== Ihre Aufgaben ==
A) Nach wie vielen Jahren muss man laut Dominik im Textauszug anfangen, die Türen eines Holzhauses neu zu justieren?
B) Übernehmen Sie wörtlich den Teil des Textauszugs, der bei den Worten „Wie sieht es“ beginnt, und hören Sie nach den Worten „Wanddicke keine Option.“ auf.

== Textauszug ==
◇ ◇ ◇ ◇

Für den Schallschutz nehmen wir Poroton.

Viel Erfolg und vor allem starke Nerven!

Marc 'Zugschlus' Haber on :

Wer ist "wir", und wo genau wird der Poroton eingebaut? Poroton ist doch ein konventioneller Baustoff, baut Ihr die ganzen Wände innendrin nochmal nach oder wie?

Dominik on :

Ich habe jahrelang in einem Holzhaus gewohnt. Holz ist ein lebendes Material, das vor allem die Eigenschaft hat, dass es sich mit der Zeit verzieht. Am Anfang merkt man davon nichts, aber nach 10 oder 20 Jahren darf man anfangen, die Türen neu zu justieren, irgendwann abzuschleifen, weil sie nicht mehr passen, etc. Ein Holzhaus verzieht sich. Außerdem sind Holzhäuser wirklich deutlich hellhöriger und - auch wenn sich's nun komisch anhört - wackeln mehr. Spring' mal in 'nem Fertighaus ein paar mal hoch... Ich wohne seit ein paar Jahren in einem massiven, aus Stein gebauten Haus und möchte es nie mehr missen. Der Bau eines Fertighauses kommt für mich daher auf keinen Fall in Frage - da die Kosten in etwa gleich sind schon zweimal nicht...

Robert on :

Wie sieht es denn in einem Fertighaus mit der Möglichkeit aus, Kabelschächte mit einzuplanen? Bei einem Steinhaus kann man ja vor dem Verputzen großzügig Schlitze einsetzen. Bei den Fertighäusern aus den 70ern, die ich noch genauer kenne, sind Schlitze mangels Wanddicke keine Option.

◇ ◇ ◇ ◇

== Zu prüfende Daten ==
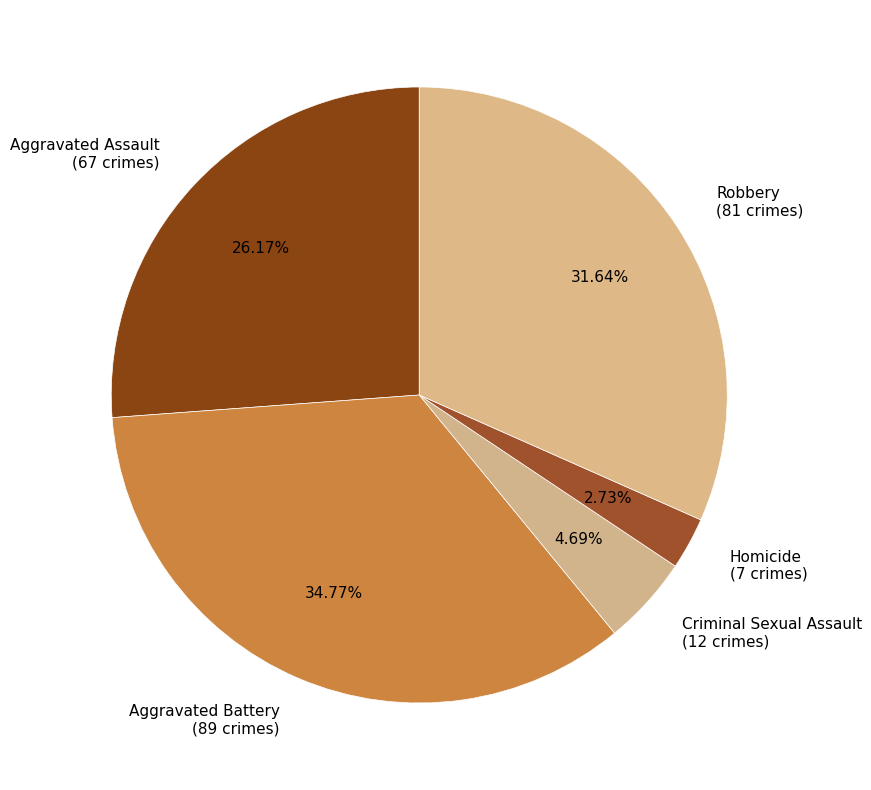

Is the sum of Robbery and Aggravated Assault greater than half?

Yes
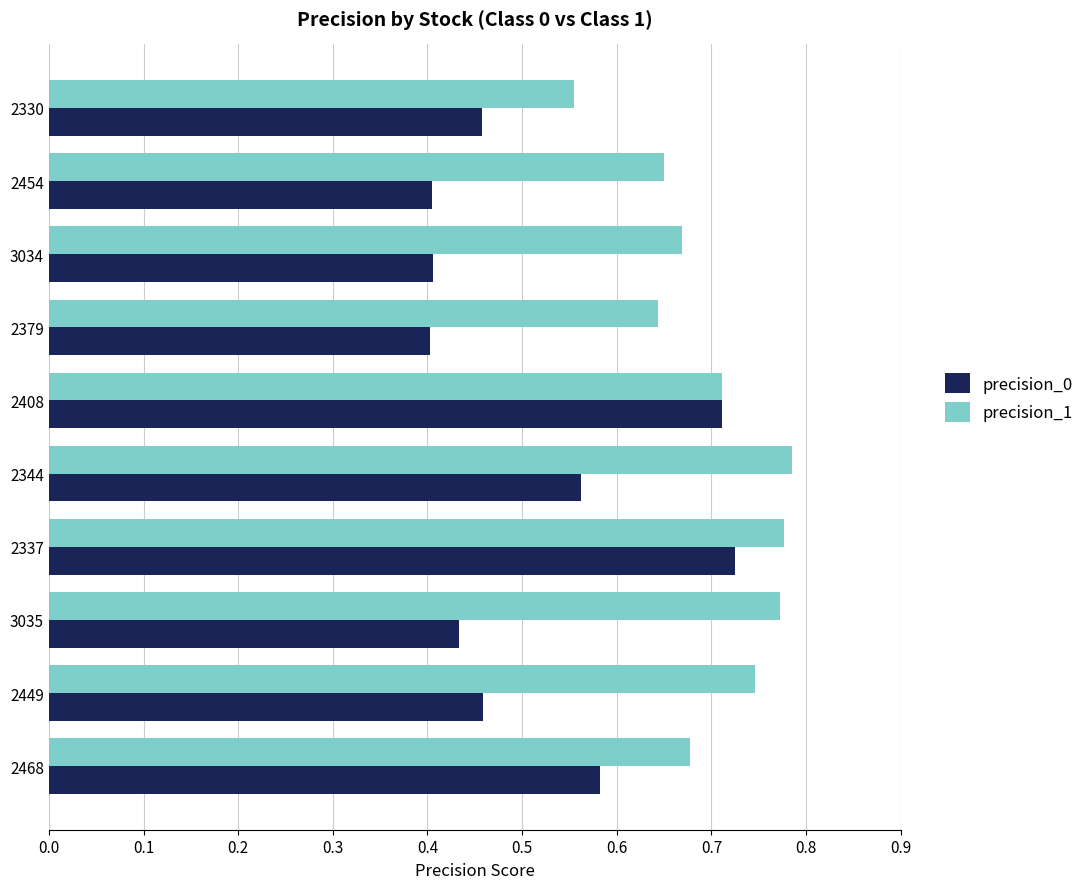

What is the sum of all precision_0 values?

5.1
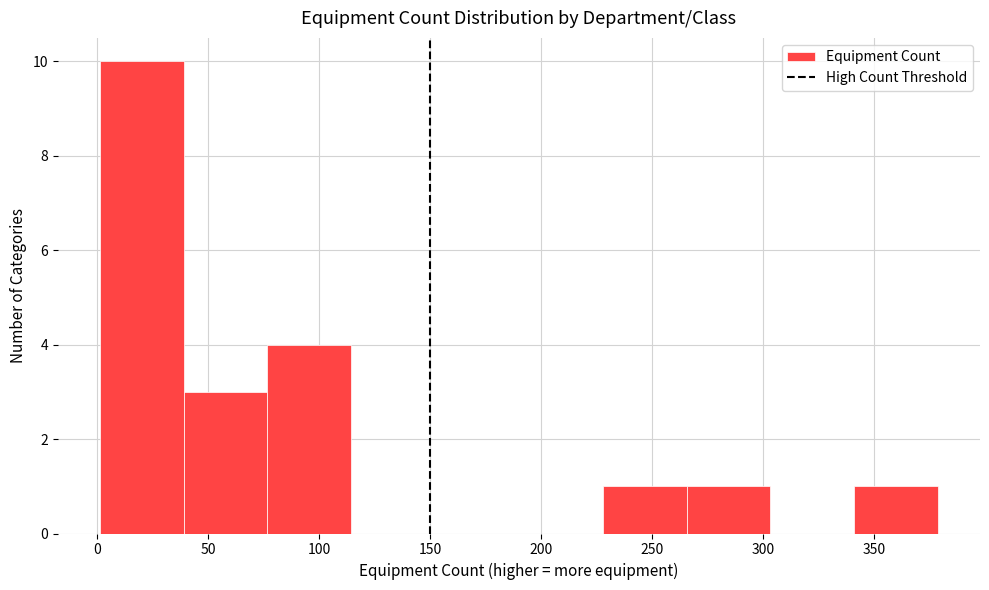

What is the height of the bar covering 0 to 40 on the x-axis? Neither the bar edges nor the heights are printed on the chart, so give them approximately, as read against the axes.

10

◇ ◇ ◇ ◇

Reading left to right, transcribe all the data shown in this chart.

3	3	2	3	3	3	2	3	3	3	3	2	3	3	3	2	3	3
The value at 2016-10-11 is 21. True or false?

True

◇ ◇ ◇ ◇

== Ergebnisse der Aufgaben ==
A) Nach 10 oder 20 Jahren.

B)
Wie sieht es denn in einem Fertighaus mit der Möglichkeit aus, Kabelschächte mit einzuplanen? Bei einem Steinhaus kann man ja vor dem Verputzen großzügig Schlitze einsetzen. Bei den Fertighäusern aus den 70ern, die ich noch genauer kenne, sind Schlitze mangels Wanddicke keine Option.